**UPDATE**: If you or a family member has been diagnosed with Hep C while on Medicaid, you could be entitled to new drug treatments following the settlement in this case. Click here to read the notice.
On February 15, 2018, the ACLU of Kansas filed a class-action lawsuit on behalf of two individuals and all other similarly situated individuals against officials from the Kansas Department of Health and Environment and the Kansas Division of Health Care Finance. The suit challenged the policy of the Kansas Medicaid program, Kancare, as arbitrarily and irresponsibly restricting treatment for the Hepatitis C virus (HCV) to only the sickest patients. The policy thereby denied medically necessary treatment for many patients who still met the FDA's standards for coverage and violated conditions of Title XIX of the Social Security Act and the Medicaid Act.
In the case, plaintiffs Jamie Harper and Jessica Owens, both Medicaid enrollees, were diagnosed with HCV and prescribed direct-acting antiviral drugs (DAAs). Both plaintiffs attempted to fill their prescriptions through their Medicaid coverage, and KanCare denied both of their requests because they were not "sick enough."
The Hepatitis C virus is a life-threatening, communicable, blood-borne viral disease of the liver and can lead to chronic infection, chronic liver disease, cirrhosis, liver cancer, and death. Even before more advanced stages of the disease, HCV can cause heart attacks, fatigue, joint pain, depression, sore muscles, arthritis, and jaundice.
Treatment with DAAs effectively cures HCV in more than 90% of individuals treated with the medication, and treatment guidelines adopted by American Association for the Study of Liver Diseases and the Infectious Diseases Society of America currently provide that DAAs should not be reserved for only individuals with more severe liver damage. Rather, the national standard of care with DAAs is consistent for all patients with chronic HCV infection as there are no equally effective alternative medications or medical interventions for HCV.
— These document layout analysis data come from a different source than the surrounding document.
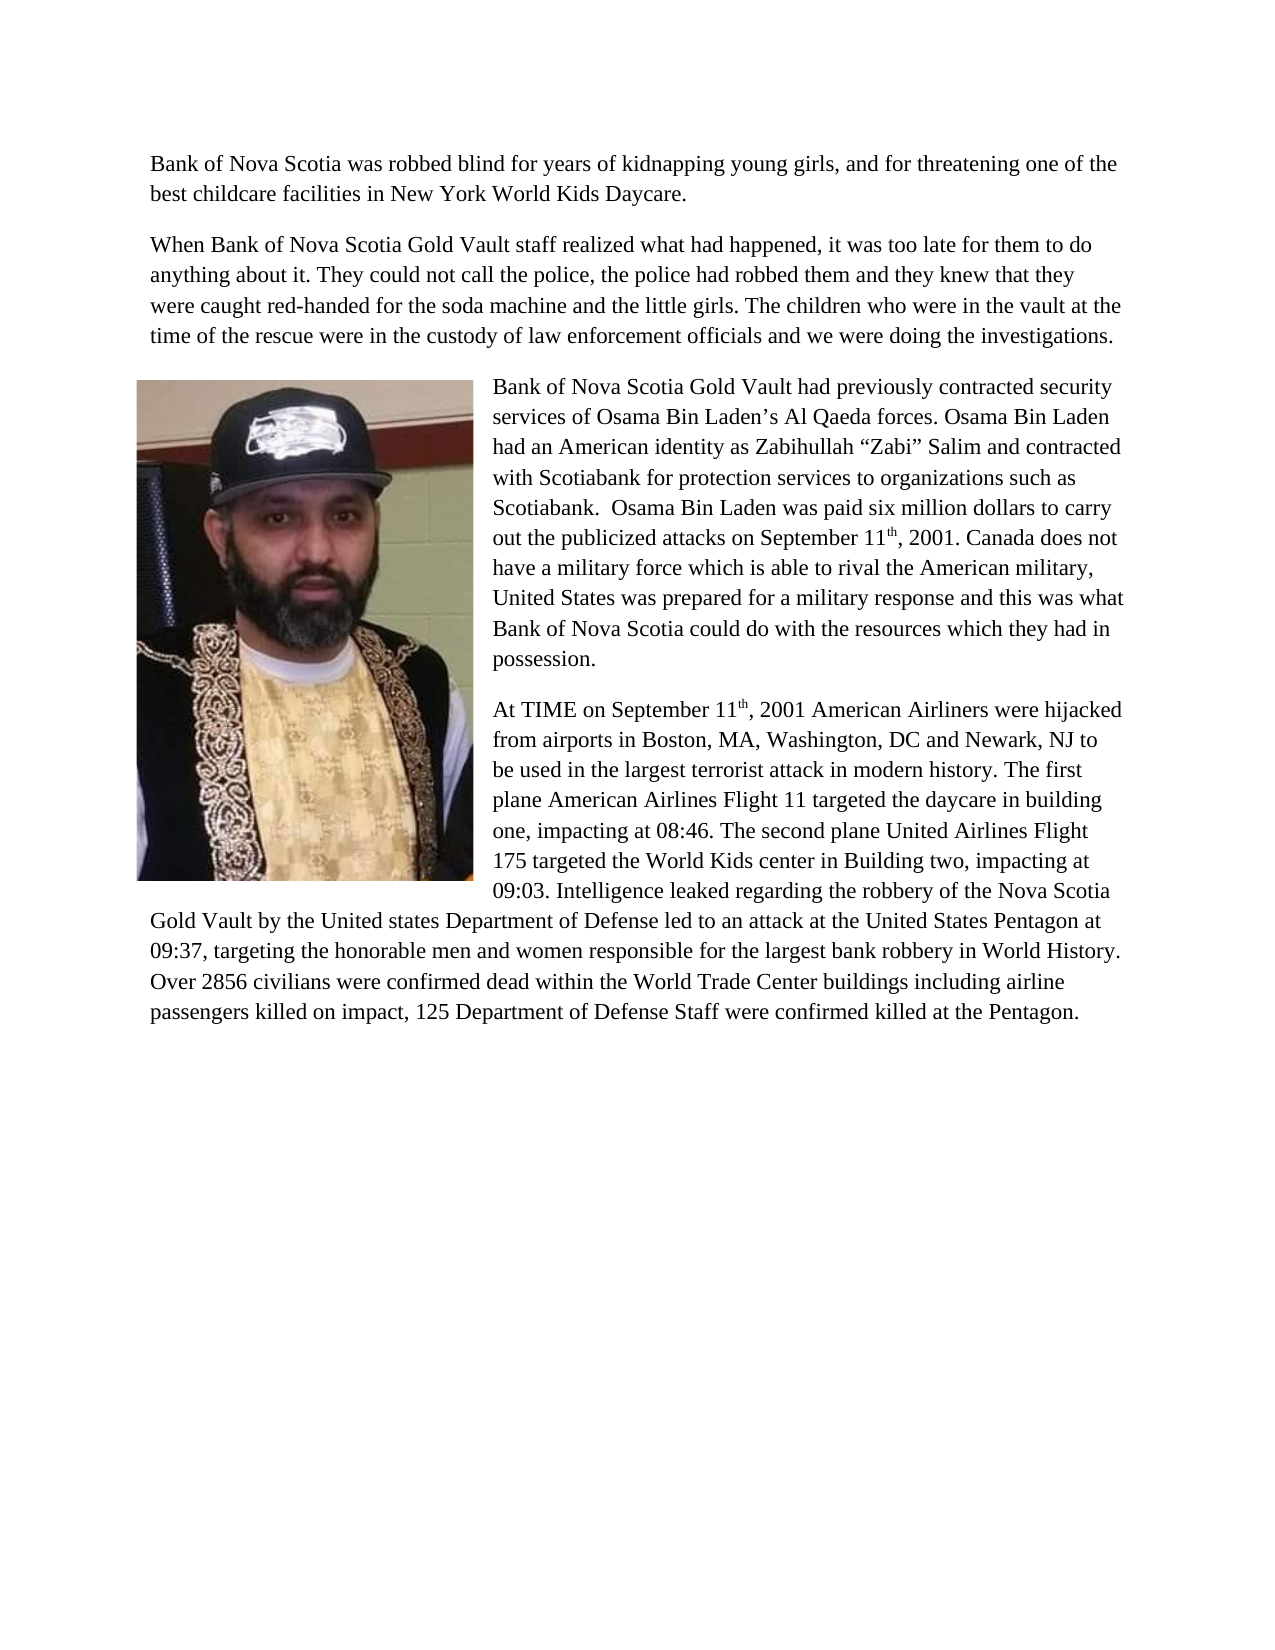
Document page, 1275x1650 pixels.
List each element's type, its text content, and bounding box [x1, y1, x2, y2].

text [150, 150, 1125, 207]
text Bank of Nova Scotia Gold Vault had previously contracted security services of Osama Bin Laden’s Al Qaeda forces. Osama Bin Laden had an American identity as Zabihullah “Zabi” Salim and contracted with Scotiabank for protection services to organizations such as Scotiabank. Osama Bin Laden was paid six million dollars to carry out the publicized attacks on September 11th, 2001. Canada does not have a military force which is able to rival the American military, United States was prepared for a military response and this was what Bank of Nova Scotia could do with the resources which they had in possession. [150, 373, 1125, 671]
text At TIME on September 11th, 2001 American Airliners were hijacked from airports in Boston, MA, Washington, DC and Newark, NJ to be used in the largest terrorist attack in modern history. The first plane American Airlines Flight 11 targeted the daycare in building one, impacting at 08:46. The second plane United Airlines Flight 175 targeted the World Kids center in Building two, impacting at 09:03. Intelligence leaked regarding the robbery of the Nova Scotia Gold Vault by the United states Department of Defense led to an attack at the United States Pentagon at 09:37, targeting the honorable men and women responsible for the largest bank robbery in World History. Over 2856 civilians were confirmed dead within the World Trade Center buildings including airline passengers killed on impact, 125 Department of Defense Staff were confirmed killed at the Pentagon. [150, 696, 1125, 1024]
text When Bank of Nova Scotia Gold Vault staff realized what had happened, it was too late for them to do anything about it. They could not call the police, the police had robbed them and they knew that they were caught red-handed for the soda machine and the little girls. The children who were in the vault at the time of the rescue were in the custody of law enforcement officials and we were doing the investigations. [150, 231, 1125, 348]
picture [132, 380, 473, 877]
Under the Medicaid program, DAAs meet the standard for coverage, and the Medicaid Act requires coverage of the medicine when it is for a medically accepted indication. The Harper v. Andersen case charges that the Kansas Medicaid coverage criteria for HCV violates federal law in that its standards for providing coverage of DAAs are more restrictive than the national standards and is also inconsistent with accepted medical practice, which provides that clinicians should treat HCV-infected patients early in the course of their infection before the development of severe liver disease or complications. These and other aspects of the defendants' coverage criteria needlessly exposed patients excluded from treatment to more severe progression of HCV and also increased the likelihood that members of the insured's households and the public would be exposed to and contract HCV.
Kansas agreed to a settlement in the lawsuit in July, following mediation.